Hodge quit teaching a few years later. She struggled to remember what happened — her biggest fear was that she had fled the school and left the children. Years later in hypnotherapy, she discovered she had stayed with the kids.
Lashonda, who has children of her own in school now, jumps any time she gets a call from the district in the middle of the day. She’s on edge until she knows her children are OK.
When Shannon’s children started public school, she started contacting administrators and advocating for more safety measures. She’s attended nearly every board meeting in the past several months and sparked increased security at the schools — the district just started a safety committee for parents and students to have more discussion about it.
After the shooting at Sandy Hook Elementary School in Newtown, Connecticut, Katie pulled her kids out and started homeschooling.
“We started out, we sent our kids to public school. But like, 1999 Columbine happened, and I was a senior in high school. So that hit me really hard. By the time Virginia Tech happened, I had children so I could think about it as a parent,” Katie said. “And then when New Jersey, when Newtown happened that was it. We had already talked about homeschooling. That was it. We pulled our kids out in January of 2013. I said, ‘I cannot — can not — do it.’ Seeing my kids walk into that school every day, letting them go into someone else’s hands, I could not do it anymore.”
Hanson said research suggests early exposure to trauma can impact periods of neurodevelopment in young children, which can then impact their attachment, emotion regulation, impulse control and socialization.
But the impact such trauma has on a child’s life depends on the circumstances — a child with past trauma or a rough home life is more likely to be impacted than a child living in a positive environment with no history of trauma. Other factors also come into play when it comes to trauma connected with school shootings — the proximity a child was to the shooter, if the child was injured or knew someone who was injured or killed as well as if the child was old enough to have a basic understanding of death and loss.
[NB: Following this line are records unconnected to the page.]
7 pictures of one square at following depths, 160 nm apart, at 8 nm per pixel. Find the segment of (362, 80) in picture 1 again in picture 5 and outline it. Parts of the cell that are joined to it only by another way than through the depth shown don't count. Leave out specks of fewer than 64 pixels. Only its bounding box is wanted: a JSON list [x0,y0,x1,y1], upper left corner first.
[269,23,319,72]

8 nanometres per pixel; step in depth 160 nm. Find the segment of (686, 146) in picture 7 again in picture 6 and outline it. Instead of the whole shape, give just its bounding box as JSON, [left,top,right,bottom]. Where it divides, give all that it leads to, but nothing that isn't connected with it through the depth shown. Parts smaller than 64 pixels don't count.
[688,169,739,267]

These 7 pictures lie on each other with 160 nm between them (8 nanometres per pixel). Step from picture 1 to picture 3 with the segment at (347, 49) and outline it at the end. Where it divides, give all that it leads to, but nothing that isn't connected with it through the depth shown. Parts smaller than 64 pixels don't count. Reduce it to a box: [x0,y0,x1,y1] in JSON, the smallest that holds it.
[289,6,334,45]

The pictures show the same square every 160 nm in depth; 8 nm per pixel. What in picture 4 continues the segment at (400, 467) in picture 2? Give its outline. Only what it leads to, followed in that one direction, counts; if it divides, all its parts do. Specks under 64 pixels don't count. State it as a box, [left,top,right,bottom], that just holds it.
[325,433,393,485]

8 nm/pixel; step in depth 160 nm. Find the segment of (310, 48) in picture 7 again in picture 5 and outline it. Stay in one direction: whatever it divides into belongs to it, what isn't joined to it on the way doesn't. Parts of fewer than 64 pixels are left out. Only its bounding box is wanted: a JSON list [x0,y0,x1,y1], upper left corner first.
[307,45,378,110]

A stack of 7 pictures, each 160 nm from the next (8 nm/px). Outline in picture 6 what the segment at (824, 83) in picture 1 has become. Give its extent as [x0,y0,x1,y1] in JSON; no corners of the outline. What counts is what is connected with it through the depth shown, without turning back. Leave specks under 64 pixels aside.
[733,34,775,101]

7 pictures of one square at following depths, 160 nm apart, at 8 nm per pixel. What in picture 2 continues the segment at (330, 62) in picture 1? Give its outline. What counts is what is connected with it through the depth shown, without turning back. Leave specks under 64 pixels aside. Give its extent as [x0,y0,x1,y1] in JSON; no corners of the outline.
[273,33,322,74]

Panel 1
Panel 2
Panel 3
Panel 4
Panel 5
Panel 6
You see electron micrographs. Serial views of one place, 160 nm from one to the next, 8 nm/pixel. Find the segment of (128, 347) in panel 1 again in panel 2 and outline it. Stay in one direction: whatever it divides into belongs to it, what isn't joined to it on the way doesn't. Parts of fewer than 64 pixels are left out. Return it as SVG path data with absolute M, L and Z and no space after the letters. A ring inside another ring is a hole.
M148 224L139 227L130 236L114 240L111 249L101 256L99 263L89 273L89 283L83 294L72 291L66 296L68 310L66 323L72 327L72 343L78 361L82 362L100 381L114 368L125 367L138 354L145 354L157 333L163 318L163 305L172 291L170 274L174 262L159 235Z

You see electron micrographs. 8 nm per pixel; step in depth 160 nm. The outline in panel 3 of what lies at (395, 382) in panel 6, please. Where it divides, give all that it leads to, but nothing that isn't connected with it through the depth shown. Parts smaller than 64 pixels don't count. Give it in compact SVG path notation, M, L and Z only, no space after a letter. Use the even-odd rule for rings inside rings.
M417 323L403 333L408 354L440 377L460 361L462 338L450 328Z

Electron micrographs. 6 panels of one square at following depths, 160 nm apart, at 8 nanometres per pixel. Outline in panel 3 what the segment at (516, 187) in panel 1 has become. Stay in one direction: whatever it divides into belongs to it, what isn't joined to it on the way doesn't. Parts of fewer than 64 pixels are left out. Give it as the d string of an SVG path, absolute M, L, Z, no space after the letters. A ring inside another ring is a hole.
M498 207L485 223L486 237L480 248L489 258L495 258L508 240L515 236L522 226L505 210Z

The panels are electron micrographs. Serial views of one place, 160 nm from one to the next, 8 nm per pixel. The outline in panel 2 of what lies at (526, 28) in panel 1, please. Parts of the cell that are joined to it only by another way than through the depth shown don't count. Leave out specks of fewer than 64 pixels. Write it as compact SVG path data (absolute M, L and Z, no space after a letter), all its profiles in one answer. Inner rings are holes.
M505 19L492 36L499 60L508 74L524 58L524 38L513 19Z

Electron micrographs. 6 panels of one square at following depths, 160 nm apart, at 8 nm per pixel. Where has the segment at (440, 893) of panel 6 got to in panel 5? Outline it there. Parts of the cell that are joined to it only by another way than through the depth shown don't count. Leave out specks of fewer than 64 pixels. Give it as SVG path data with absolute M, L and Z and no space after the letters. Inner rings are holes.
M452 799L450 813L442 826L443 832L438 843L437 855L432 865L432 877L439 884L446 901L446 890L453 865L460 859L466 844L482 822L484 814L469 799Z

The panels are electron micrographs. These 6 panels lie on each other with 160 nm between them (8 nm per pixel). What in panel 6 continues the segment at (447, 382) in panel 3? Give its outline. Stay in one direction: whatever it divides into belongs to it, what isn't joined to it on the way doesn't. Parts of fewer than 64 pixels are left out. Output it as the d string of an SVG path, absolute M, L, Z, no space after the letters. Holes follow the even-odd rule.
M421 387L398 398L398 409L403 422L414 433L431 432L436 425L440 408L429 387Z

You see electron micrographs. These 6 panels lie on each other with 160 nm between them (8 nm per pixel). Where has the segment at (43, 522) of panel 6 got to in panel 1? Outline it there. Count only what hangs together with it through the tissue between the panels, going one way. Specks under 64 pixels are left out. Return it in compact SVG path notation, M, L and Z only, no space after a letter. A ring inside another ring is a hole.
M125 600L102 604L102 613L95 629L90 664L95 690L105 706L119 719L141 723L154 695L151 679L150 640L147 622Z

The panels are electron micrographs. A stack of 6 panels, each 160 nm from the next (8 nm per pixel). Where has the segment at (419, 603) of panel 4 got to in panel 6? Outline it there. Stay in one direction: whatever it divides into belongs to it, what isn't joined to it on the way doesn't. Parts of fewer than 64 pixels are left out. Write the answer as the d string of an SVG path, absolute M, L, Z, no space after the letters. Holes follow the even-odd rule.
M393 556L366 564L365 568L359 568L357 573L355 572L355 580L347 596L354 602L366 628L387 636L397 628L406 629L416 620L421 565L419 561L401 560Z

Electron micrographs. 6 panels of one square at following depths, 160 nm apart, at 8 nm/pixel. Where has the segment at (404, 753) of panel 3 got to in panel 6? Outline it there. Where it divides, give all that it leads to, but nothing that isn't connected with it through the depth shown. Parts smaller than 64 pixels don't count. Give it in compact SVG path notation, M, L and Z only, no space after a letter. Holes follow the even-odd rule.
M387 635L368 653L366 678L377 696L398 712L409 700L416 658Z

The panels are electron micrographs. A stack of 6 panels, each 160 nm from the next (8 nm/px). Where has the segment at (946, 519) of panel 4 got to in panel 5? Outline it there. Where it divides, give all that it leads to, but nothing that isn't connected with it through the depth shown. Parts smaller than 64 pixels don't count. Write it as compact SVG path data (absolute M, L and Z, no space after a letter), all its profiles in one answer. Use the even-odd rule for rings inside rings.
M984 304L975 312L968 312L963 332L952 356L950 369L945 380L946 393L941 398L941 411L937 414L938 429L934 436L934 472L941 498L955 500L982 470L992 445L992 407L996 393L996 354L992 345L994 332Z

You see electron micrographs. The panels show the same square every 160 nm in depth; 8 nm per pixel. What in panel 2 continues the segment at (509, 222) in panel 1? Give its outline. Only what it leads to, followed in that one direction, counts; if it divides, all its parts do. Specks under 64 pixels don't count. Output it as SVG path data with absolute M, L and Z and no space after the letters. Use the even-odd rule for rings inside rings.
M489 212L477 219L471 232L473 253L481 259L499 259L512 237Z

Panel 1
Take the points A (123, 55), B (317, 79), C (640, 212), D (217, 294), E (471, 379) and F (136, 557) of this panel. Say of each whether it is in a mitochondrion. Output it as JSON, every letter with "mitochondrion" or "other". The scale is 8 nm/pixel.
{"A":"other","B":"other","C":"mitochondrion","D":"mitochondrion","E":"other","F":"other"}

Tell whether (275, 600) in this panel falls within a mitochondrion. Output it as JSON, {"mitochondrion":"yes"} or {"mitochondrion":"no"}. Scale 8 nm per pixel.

“Younger kids, they might not have completely understood what was going on,” Hanson said.
Younger children will often to look to adults around them in how they respond to trauma, while teenagers often look to their peers, Hanson said.
Different age groups and different people also have various ways they cope with traumas — Hanson said there is no one answer in how a victim of trauma should cope. For many of the teenagers who survived the shooting at Marjory Stoneman Douglas High School in Parkland, Florida in March, they’ve dealt with the tragedy by becoming activists for more gun control.
“For some of them, that’s exactly what they need to be doing, and that’s important, it’s their cause — it has passion and meaning and it’s a healthy way for them to cope with what happened, but not every kid is out there in the spotlight wanting to do that,” Hanson said.
Not everyone comes away from traumatic events with post-traumatic stress disorder, but Hanson said it’s common for people to experience acute stress afterward or during something that triggers memory of that trauma — such as hearing about another school shooting.
In the last few months, Shannon has created a Facebook page for anyone who was at the school when the shooting happened, called “Oakland Elementary School, 1988 — Support.”
Now, they’ve started to talk to each other about the anxiety they had when their own children started school, the familiar feeling they get when they hear about another school shooting in the news and the nightmares they still have of that day.
“It doesn’t go away,” Shannon said. “You can push those thoughts down as deep as you want to, but it doesn’t go away.”